SPEECH FUNCTIONS AND TRANSLATION

3.

LANGUAGE AND SPEECH FUNCTIONS

 

Pragmatics studies language in use. Following Saussure, language in use is speech (cf. langue and parole). Large stretches of speech are called discourse.

The use of language is associated with language functions. By function linguists mean the role and purpose of the language. Sometimes the term function is understood in a more narrow way. In this sense, the term determines a role of a language element in syntax (the function of the subject, predicate, or object) and in morphology (the function of a form, the function of the suffix, etc.). Correspondingly, the term function refers to an element position in a construction or the meaning of a form or construction.

Two language functions are most widely recognized communicative and cognitive (formulating thoughts), though there have been many attempts to establish more detailed classifications of language functions. The Austrian psychologist and linguist Karl Buhler singled out three language functions manifested in any speech event: expressive function (relating with the text producer), appealing function (focusing on the receptor), and referential (representation) function (representing objects and phenomena, i.e. the subject matter). Yuri Stepanov also based his language functions on the semiotic principle. He designated the nominative, syntactic, and pragmatic functions as universal properties of the language corresponding to the three aspects of semiotics semantics, syntax, and pragmatics.

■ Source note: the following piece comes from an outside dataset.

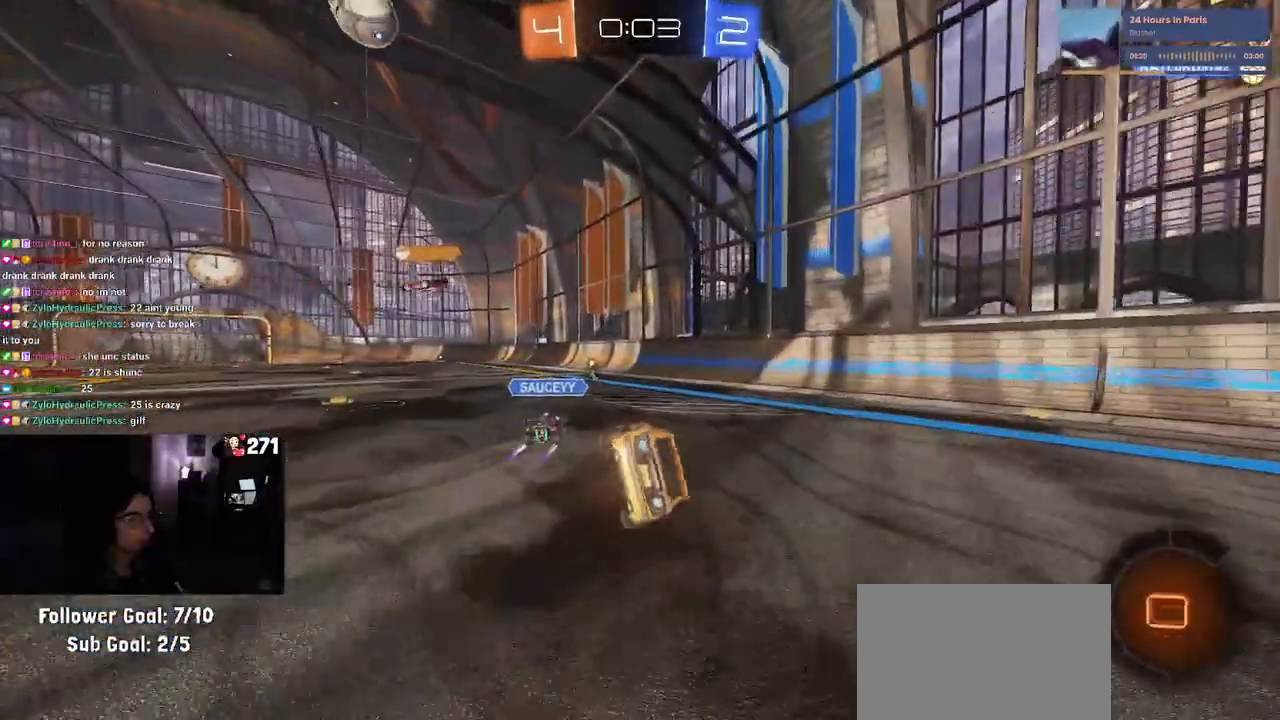
{"buttons": ["R2"], "left_stick": "center", "right_stick": "center", "events": [[50, "SQUARE", "up"], [100, "left_stick", "center"]]}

The question of differentiating between language functions and speech functions has so far been disputable. Some linguists do not discriminate language functions from speech functions. Others stress the difference between them. While language functions are universal and constant, speech functions are typical of a certain speech event; they are temporary, characterized by definite language elements. Language functions are realized through speech.

The most recognizable classification of speech functions belongs to Roman Jakobson. He distinguished six functions: referential (informative), expressive (emotive), conative (voluntative), phatic (creating and maintaining social contact), metalingual (describing language), and poetic (aesthetic).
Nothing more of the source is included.